Говорю так не потому, что мне хочется закончить свое слово надуманной доброй нотой. Нет, я действительно верю: выстоим, выберемся обязательно.

Москва, декабрь 2005 г.

Дословно

Валентин Распутин, из книги "Сибирь, Сибирь..."

Нет, надо верить... И праведники еще остаются, и не выжили совершенно люди из бескорыстия, благоразумия, веры. Да, издержался, издерзился, окунулся в срамной балаган человек - да ведь не всякий же! И пусть он, неподдавшийся, осмеян нынче, затравлен, загнан в молчание и одиночество... но ... стоит неколебимо он, ни за какие пряники не способный расстаться с совестью.

Живи и помни

Претерпевший до конца

Когда во вторник утром я спешил к храму Христа Спасителя, чтобы проститься с Валентином Григорьевичем, то держал в руках его книжку, и все оглядывался в вагоне электрички, а потом и в метро: не читает ли кто Распутина? Но почти у всех в руках - ридеры, электронные книги, а по ним разве поймешь, что человек читает. Вот и не с кем мне было "нравственно обняться" (по выражению Ю. Казакова).

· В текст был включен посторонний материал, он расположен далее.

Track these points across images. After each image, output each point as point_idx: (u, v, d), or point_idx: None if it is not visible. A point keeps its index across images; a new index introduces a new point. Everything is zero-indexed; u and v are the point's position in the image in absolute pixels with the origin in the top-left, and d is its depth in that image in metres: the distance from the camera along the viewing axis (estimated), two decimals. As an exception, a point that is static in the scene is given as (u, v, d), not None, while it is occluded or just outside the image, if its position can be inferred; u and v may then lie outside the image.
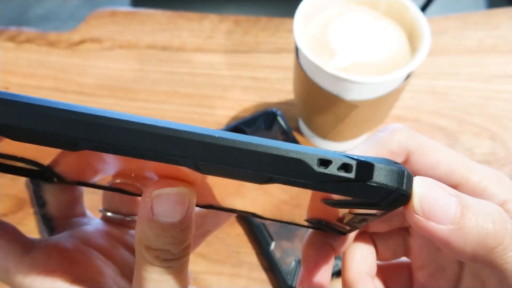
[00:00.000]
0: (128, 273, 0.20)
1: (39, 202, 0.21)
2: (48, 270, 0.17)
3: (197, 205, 0.20)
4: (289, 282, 0.36)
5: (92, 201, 0.27)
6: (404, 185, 0.13)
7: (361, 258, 0.19)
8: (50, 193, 0.20)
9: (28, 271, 0.17)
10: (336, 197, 0.14)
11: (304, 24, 0.35)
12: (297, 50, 0.35)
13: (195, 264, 0.39)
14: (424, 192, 0.13)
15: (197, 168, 0.12)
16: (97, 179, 0.19)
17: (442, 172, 0.17)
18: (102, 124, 0.12)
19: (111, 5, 0.60)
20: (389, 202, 0.13)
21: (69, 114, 0.12)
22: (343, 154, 0.12)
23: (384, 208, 0.13)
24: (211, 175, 0.13)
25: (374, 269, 0.20)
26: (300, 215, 0.18)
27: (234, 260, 0.39)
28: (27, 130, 0.12)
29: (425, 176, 0.16)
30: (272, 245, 0.37)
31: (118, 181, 0.20)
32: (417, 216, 0.13)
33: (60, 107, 0.12)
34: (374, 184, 0.12)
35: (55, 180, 0.18)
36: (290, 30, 0.54)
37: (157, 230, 0.14)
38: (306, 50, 0.33)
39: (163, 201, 0.14)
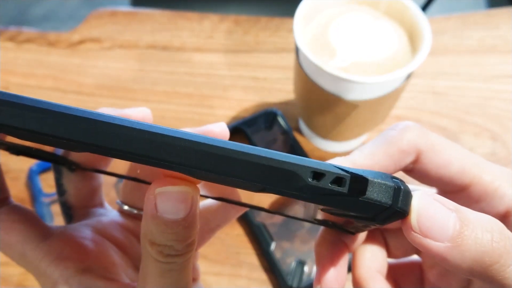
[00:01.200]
0: (140, 266, 0.21)
1: (60, 190, 0.21)
2: (63, 257, 0.18)
3: (209, 197, 0.20)
4: (289, 283, 0.35)
5: (108, 196, 0.27)
6: (400, 202, 0.12)
7: (371, 255, 0.19)
8: (71, 181, 0.21)
9: (43, 257, 0.17)
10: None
11: (304, 24, 0.35)
12: (297, 50, 0.35)
13: (195, 264, 0.39)
14: (422, 208, 0.13)
15: (191, 174, 0.12)
16: (113, 167, 0.20)
17: (453, 171, 0.16)
18: (101, 128, 0.12)
19: (111, 5, 0.60)
20: (383, 218, 0.12)
21: (70, 119, 0.12)
22: (338, 166, 0.12)
23: (379, 223, 0.13)
24: (206, 181, 0.13)
25: (384, 267, 0.20)
26: (309, 214, 0.19)
27: (234, 261, 0.39)
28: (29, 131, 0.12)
29: (436, 175, 0.16)
30: (272, 246, 0.37)
31: (138, 171, 0.20)
32: (414, 233, 0.13)
33: (62, 110, 0.12)
34: (367, 200, 0.12)
35: (73, 167, 0.18)
36: (290, 30, 0.54)
37: (161, 226, 0.15)
38: (306, 50, 0.33)
39: (166, 198, 0.14)
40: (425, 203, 0.13)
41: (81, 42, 0.54)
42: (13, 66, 0.52)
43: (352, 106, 0.34)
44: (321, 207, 0.15)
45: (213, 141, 0.12)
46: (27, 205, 0.42)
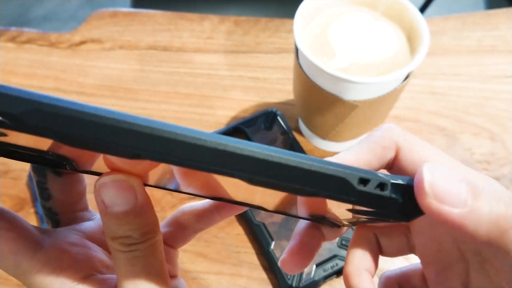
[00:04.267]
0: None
1: (43, 194, 0.21)
2: (62, 267, 0.17)
3: (206, 197, 0.20)
4: (289, 282, 0.36)
5: (91, 201, 0.27)
6: None
7: (362, 254, 0.20)
8: (57, 186, 0.21)
9: (41, 268, 0.17)
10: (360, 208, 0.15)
11: (304, 25, 0.36)
12: (297, 50, 0.36)
13: (195, 264, 0.39)
14: (435, 176, 0.13)
15: (250, 182, 0.13)
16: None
17: None
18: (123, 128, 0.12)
19: (112, 6, 0.61)
20: (415, 216, 0.14)
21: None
22: (378, 174, 0.14)
23: (409, 220, 0.15)
24: (264, 188, 0.14)
25: (373, 266, 0.20)
26: (305, 211, 0.19)
27: (234, 260, 0.39)
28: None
29: (412, 172, 0.17)
30: (272, 245, 0.38)
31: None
32: (430, 200, 0.13)
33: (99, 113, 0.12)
34: (403, 203, 0.14)
35: (68, 168, 0.18)
36: (290, 31, 0.54)
37: (113, 220, 0.16)
38: (306, 51, 0.33)
39: (108, 190, 0.15)
40: (437, 170, 0.14)
41: (82, 42, 0.54)
42: (14, 67, 0.52)
43: (352, 106, 0.34)
44: (350, 207, 0.16)
45: (270, 149, 0.13)
46: (28, 206, 0.43)
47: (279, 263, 0.19)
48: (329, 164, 0.13)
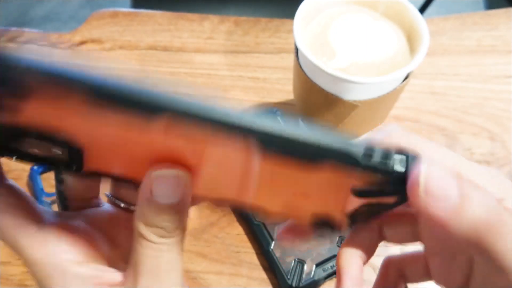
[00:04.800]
0: (129, 257, 0.21)
1: (57, 177, 0.21)
2: (58, 249, 0.18)
3: (212, 201, 0.20)
4: (289, 282, 0.36)
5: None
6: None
7: (360, 240, 0.20)
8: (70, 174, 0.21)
9: (38, 247, 0.17)
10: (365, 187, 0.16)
11: (304, 25, 0.36)
12: (297, 50, 0.36)
13: (195, 263, 0.39)
14: (429, 175, 0.14)
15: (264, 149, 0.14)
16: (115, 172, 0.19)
17: None
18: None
19: (112, 6, 0.61)
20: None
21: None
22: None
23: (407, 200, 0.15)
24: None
25: (368, 252, 0.20)
26: (307, 212, 0.19)
27: (234, 260, 0.39)
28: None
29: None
30: (272, 245, 0.38)
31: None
32: (421, 197, 0.14)
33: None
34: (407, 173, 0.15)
35: (74, 168, 0.18)
36: (290, 31, 0.54)
37: (155, 209, 0.16)
38: (306, 51, 0.33)
39: (162, 182, 0.16)
40: (433, 169, 0.15)
41: (82, 43, 0.55)
42: (15, 67, 0.53)
43: (352, 106, 0.35)
44: (350, 188, 0.16)
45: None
46: (29, 205, 0.43)
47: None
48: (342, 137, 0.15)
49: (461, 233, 0.14)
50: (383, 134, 0.18)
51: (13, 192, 0.18)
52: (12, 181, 0.18)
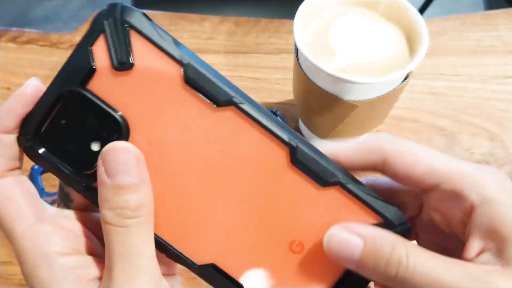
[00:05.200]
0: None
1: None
2: (49, 242, 0.18)
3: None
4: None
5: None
6: None
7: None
8: None
9: (30, 238, 0.17)
10: None
11: (304, 25, 0.36)
12: (297, 51, 0.36)
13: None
14: (331, 242, 0.17)
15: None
16: None
17: (420, 172, 0.17)
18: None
19: (112, 6, 0.61)
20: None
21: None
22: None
23: None
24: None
25: None
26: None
27: (234, 259, 0.39)
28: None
29: (404, 175, 0.18)
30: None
31: None
32: (329, 254, 0.17)
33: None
34: None
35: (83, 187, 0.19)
36: (290, 31, 0.54)
37: (112, 190, 0.16)
38: (306, 51, 0.33)
39: (111, 158, 0.16)
40: (335, 234, 0.17)
41: (82, 43, 0.55)
42: (15, 67, 0.53)
43: (351, 106, 0.35)
44: None
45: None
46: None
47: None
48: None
49: (377, 275, 0.17)
50: (368, 138, 0.18)
51: (20, 183, 0.18)
52: (23, 176, 0.19)
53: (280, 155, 0.18)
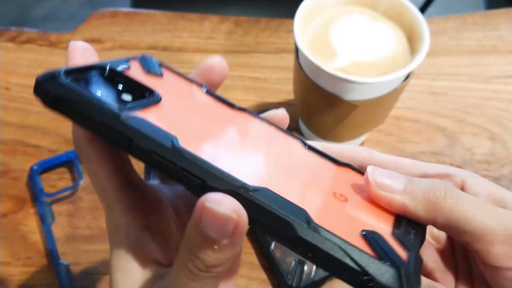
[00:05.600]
0: (166, 244, 0.21)
1: None
2: (134, 208, 0.19)
3: None
4: (289, 282, 0.36)
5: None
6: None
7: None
8: None
9: (119, 200, 0.18)
10: None
11: (304, 25, 0.36)
12: (297, 50, 0.36)
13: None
14: (375, 172, 0.18)
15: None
16: None
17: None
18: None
19: (112, 6, 0.61)
20: None
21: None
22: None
23: None
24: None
25: None
26: None
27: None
28: None
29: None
30: (272, 245, 0.38)
31: None
32: (374, 188, 0.17)
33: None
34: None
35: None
36: (290, 31, 0.54)
37: (200, 236, 0.15)
38: (306, 51, 0.33)
39: (211, 215, 0.15)
40: (376, 169, 0.18)
41: (82, 42, 0.54)
42: (14, 67, 0.52)
43: (352, 106, 0.34)
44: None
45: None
46: (28, 206, 0.43)
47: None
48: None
49: (419, 210, 0.17)
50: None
51: (118, 154, 0.19)
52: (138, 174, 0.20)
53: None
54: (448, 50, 0.51)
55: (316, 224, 0.15)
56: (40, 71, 0.57)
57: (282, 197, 0.16)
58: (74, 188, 0.43)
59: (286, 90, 0.49)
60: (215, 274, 0.16)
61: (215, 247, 0.15)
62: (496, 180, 0.43)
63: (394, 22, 0.36)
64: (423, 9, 0.90)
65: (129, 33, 0.55)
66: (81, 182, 0.43)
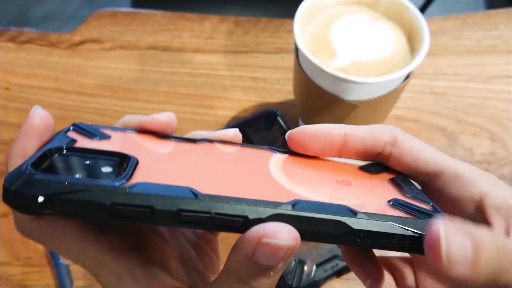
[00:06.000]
0: (184, 260, 0.21)
1: None
2: (126, 249, 0.18)
3: None
4: (289, 282, 0.36)
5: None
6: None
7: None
8: None
9: (107, 250, 0.17)
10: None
11: (304, 25, 0.36)
12: (297, 50, 0.36)
13: (195, 263, 0.39)
14: (449, 240, 0.14)
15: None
16: None
17: (425, 157, 0.19)
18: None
19: (112, 6, 0.61)
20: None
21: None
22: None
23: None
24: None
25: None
26: None
27: (234, 260, 0.39)
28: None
29: (411, 158, 0.19)
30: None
31: None
32: (444, 263, 0.14)
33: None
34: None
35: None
36: (290, 31, 0.54)
37: (254, 268, 0.15)
38: (306, 51, 0.33)
39: (270, 249, 0.14)
40: (451, 233, 0.14)
41: (82, 42, 0.54)
42: (14, 67, 0.52)
43: (352, 106, 0.34)
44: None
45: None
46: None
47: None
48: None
49: (480, 283, 0.15)
50: (384, 125, 0.20)
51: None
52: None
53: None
54: (448, 50, 0.51)
55: (361, 212, 0.15)
56: (40, 71, 0.57)
57: (318, 201, 0.16)
58: (74, 188, 0.43)
59: (286, 90, 0.49)
60: None
61: (271, 273, 0.15)
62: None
63: (394, 22, 0.36)
64: (423, 9, 0.90)
65: (129, 33, 0.55)
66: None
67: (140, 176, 0.15)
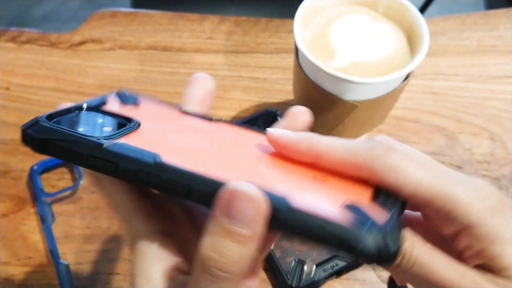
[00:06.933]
0: (186, 250, 0.21)
1: None
2: (151, 214, 0.19)
3: None
4: (289, 282, 0.36)
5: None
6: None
7: None
8: None
9: (137, 210, 0.19)
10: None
11: (304, 25, 0.36)
12: (297, 50, 0.36)
13: (195, 263, 0.39)
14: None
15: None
16: None
17: (407, 193, 0.17)
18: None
19: (112, 6, 0.61)
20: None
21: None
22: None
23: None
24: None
25: None
26: None
27: (234, 260, 0.39)
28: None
29: (394, 188, 0.18)
30: (272, 245, 0.38)
31: None
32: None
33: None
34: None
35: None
36: (290, 31, 0.54)
37: (221, 229, 0.15)
38: (306, 51, 0.33)
39: (238, 202, 0.15)
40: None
41: (82, 42, 0.55)
42: (14, 67, 0.52)
43: (352, 106, 0.35)
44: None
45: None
46: (28, 206, 0.43)
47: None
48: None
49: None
50: (361, 156, 0.18)
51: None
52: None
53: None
54: (447, 50, 0.51)
55: (294, 207, 0.15)
56: (40, 71, 0.57)
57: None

Впрочем, такие книги, как "Деньги для Марии", "Прощание с Матерой", "Живи и помни", "Последний срок" - их не читают на ходу. Это затворническое чтение, чтобы и поплакать можно было подальше от людских глаз, и подумать над своей жизнью без тычков и окриков. А потому верится: пока я пишу эти строки, где-то в Тобольске или Иркутске неведомый мне мальчишка снял с дедовой полки том Распутина и погрузился с головой в "Уроки французского", чувствуя на сердце неведомую доселе печаль и нежность...

Многие годы критики задавались вопросом: почему Распутин как художник так долго молчит? Ответ, мне кажется, в древней притче: "Одного из монахов-подвижников попросили сказать приветственное слово собравшемуся народу. Он отозвался: "Я ничего не скажу..." - "Почему?" - "Потому что, если они не могут понять моего молчания, им никогда не понять и моих слов..."

Много было в литературе ХХ века блестящих писателей. И даже великих - немало. Но вот чтобы писатель был и гениален как художник, и праведен как человек по строгому христианскому счету - таких имен и по всему миру можно набрать лишь горсть.

Прощаясь с Валентином Григорьевичем Распутиным, вдруг озаренные горестью, понимаем, чувствуем: не просто великого писателя мы сегодня провожаем. Прощаемся с праведником, претерпевшим все до конца.